### Passage shown
--------------------------------

Around the Table | for the love of the south

If you’ve had a marvelous tomato sandwich, then you will understand why I’m sharing this recipe from my book. Honestly, a tomato sandwich done right can be one of the most wonderful things in life. It’s simple yet deeply satisfying. Also, this is one of the handful of recipes that helped sustain me while spending countless hours writing and editing my cookbook. It never failed me, and no matter how busy I was, I knew in my kitchen I had the basics; bread, mayonnaise, Tabasco, bacon in my freezer and tomatoes on my countertop. There is such security in knowing I have everything I need to make a juicy and crispy tomato bacon sandwich.

I spent the first two years in my new house without a kitchen table. I couldn’t quite find the right one until I spotted this beautiful reclaimed wood table from Arhaus. It is elegant, sturdy, and full of character. I love how it had a life before it graced our dining room. The kitchen table is something precious to me. It’s one of those things like my skillets, silver, pearls and china I will pass on. This table will see many years of candlelit dinners ending in nights of empty bourbon glasses and caramel wrappers, brunches with antique vases spread about the table filled with blushing blooms, vanilla scented doughnuts, blackberries, chicory café au lait, and late lunches spent over bowls of chicken and sausage gumbo and spicy skillet fried okra. All the while, I’ll be engraving my own stories around the table, the heart of my home.

--------------------------------

### What to do
**A)** In the Around the Table passage, which company made the reclaimed wood kitchen table?
**B)** Pick up the Around the Table passage after its last sentence and keep writing it.
The records are not needed for anything asked here.

--------------------------------

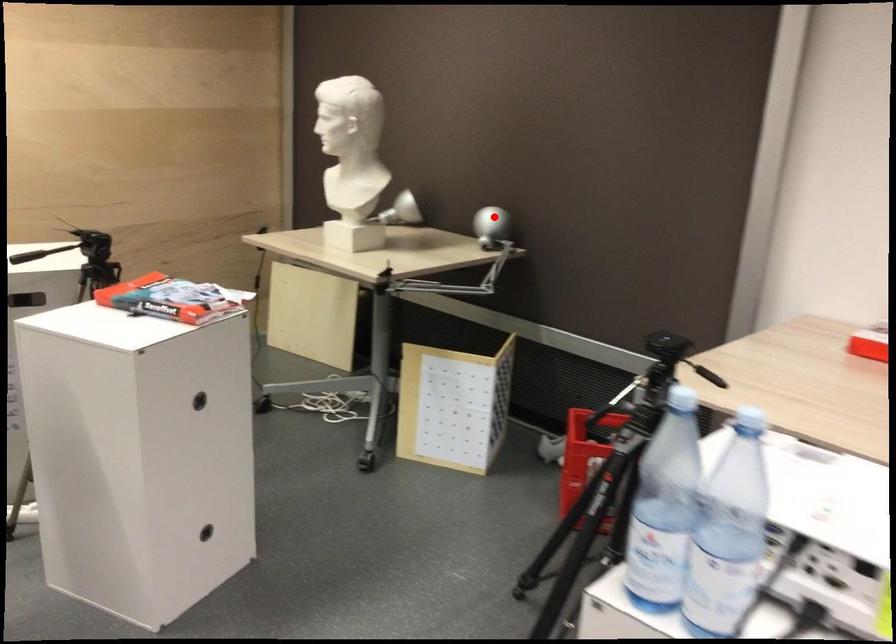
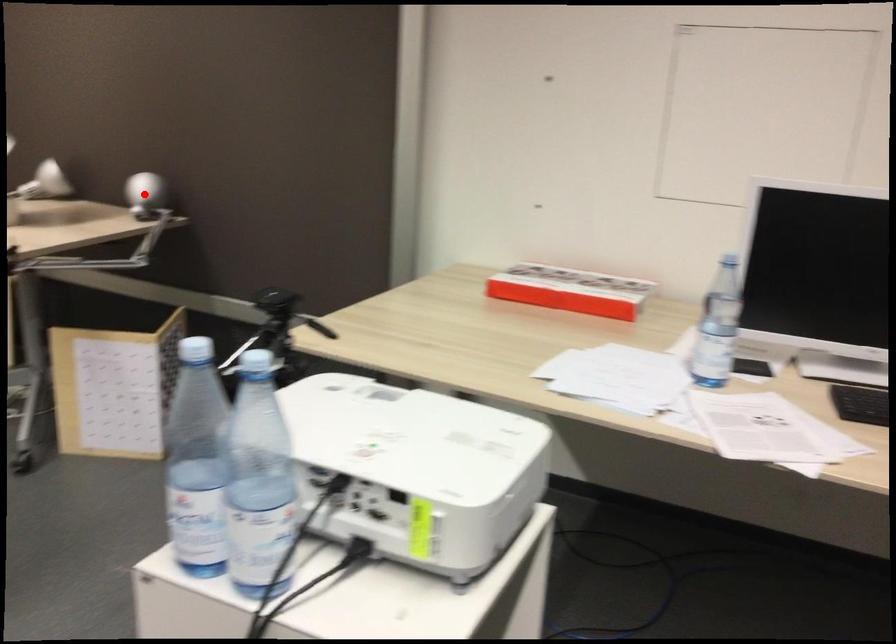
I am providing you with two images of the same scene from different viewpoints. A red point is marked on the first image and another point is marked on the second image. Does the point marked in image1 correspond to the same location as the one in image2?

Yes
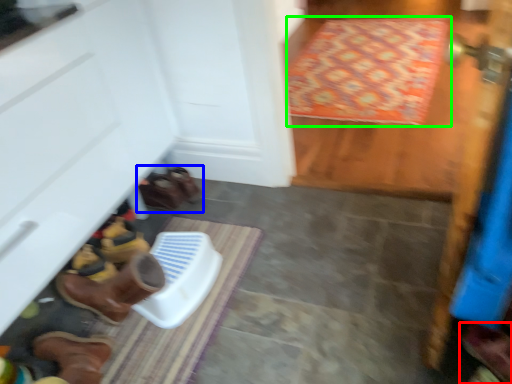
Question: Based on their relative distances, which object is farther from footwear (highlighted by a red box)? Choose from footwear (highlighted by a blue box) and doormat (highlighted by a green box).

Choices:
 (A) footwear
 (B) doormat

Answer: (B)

--------------------------------

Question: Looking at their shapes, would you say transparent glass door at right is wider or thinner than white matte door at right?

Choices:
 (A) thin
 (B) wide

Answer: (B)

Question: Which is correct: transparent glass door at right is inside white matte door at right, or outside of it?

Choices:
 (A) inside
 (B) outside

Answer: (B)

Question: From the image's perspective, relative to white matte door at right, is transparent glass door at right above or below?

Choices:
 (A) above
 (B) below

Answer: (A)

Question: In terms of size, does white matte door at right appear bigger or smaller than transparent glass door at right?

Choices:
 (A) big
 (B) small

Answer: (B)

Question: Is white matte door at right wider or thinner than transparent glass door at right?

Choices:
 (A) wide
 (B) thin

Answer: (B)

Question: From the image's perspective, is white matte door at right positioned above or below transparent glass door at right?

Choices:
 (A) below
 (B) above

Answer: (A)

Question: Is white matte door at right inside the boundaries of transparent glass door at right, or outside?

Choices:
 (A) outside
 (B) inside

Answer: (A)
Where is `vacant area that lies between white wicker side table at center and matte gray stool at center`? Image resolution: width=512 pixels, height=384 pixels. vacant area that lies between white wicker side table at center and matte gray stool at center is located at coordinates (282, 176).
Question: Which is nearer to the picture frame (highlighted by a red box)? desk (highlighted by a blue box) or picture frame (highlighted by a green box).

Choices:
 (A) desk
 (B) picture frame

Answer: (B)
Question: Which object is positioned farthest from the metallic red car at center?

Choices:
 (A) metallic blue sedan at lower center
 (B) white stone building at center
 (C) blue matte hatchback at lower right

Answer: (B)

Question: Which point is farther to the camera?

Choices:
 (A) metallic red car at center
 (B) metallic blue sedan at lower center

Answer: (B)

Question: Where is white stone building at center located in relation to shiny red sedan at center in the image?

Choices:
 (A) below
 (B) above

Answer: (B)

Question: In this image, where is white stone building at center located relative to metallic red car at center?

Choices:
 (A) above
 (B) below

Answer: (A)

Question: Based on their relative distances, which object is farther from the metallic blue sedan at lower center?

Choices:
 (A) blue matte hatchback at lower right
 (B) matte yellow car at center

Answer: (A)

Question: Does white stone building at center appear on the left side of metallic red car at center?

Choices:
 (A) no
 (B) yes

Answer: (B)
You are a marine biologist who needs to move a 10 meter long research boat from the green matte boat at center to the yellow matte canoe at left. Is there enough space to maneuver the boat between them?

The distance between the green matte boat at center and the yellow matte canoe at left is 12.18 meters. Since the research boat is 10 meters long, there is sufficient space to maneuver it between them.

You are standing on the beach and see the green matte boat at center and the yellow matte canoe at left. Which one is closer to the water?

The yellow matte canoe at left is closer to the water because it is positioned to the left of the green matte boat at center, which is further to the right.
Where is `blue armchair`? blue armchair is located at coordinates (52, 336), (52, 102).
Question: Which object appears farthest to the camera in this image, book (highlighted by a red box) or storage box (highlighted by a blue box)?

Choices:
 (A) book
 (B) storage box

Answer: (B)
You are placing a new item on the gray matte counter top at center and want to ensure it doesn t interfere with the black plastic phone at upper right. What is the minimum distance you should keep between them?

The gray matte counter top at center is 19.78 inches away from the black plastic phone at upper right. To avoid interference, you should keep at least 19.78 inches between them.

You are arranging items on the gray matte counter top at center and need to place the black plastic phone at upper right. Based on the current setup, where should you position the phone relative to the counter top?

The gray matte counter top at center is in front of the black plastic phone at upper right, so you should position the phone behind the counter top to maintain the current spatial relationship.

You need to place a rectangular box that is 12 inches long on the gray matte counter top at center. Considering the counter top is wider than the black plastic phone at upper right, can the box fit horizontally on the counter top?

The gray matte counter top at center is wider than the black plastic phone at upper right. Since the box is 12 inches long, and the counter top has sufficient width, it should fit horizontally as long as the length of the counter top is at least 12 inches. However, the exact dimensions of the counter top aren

--------------------------------

### Answers below
**A)** Arhaus

**B)**
Tomato Bacon Sandwich from Cookbook | for the love of the south

Tomato & Bacon Sandwich with Chipotle Mayonnaise

Serves 1

This recipe is a grown-up version of my childhood go-to sandwich. If done correctly, a tomato sandwich can be one of the greatest pleasures in life. Since this recipe is simple and requires few ingredients, quality is key, so try to buy the best bread, tomatoes, and bacon that you can.

2 slices thick-cut bacon

2 slices of your favorite bread (I love sourdough or a crusty baguette.)

Chipotle Mayonnaise (recipe follows)

2 slices tomato (1/2 to 3⁄4 inch thick)

In a medium skillet, fry the bacon over medium-low heat until crispy. Drain the bacon on a plate lined with a paper towel. Place the skillet back on the heat and toast up both sides of the bread in the bacon renderings until golden brown.

Spread a layer of the chipotle mayonnaise over one side of each piece of toast. Lay the slices of bacon on top of the mayonnaise. Lightly press down on the bacon, helping it adhere to the mayonnaise. Lay the tomato slices on top of the bacon. Crown the sandwich with the remaining piece of mayonnaise-slathered toast. Press down on the sandwich and cut on the diagonal. This sandwich is best enjoyed standing over the kitchen sink.

CHIPOTLE MAYONNAISE

Makes 1⁄4 cup

1⁄4 cup mayonnaise

Several dashes of Tabasco chipotle pepper sauce

In a measuring cup, combine the mayonnaise and chipotle pepper sauce. Any leftover mayonnaise can be stored in the refrigerator for another use.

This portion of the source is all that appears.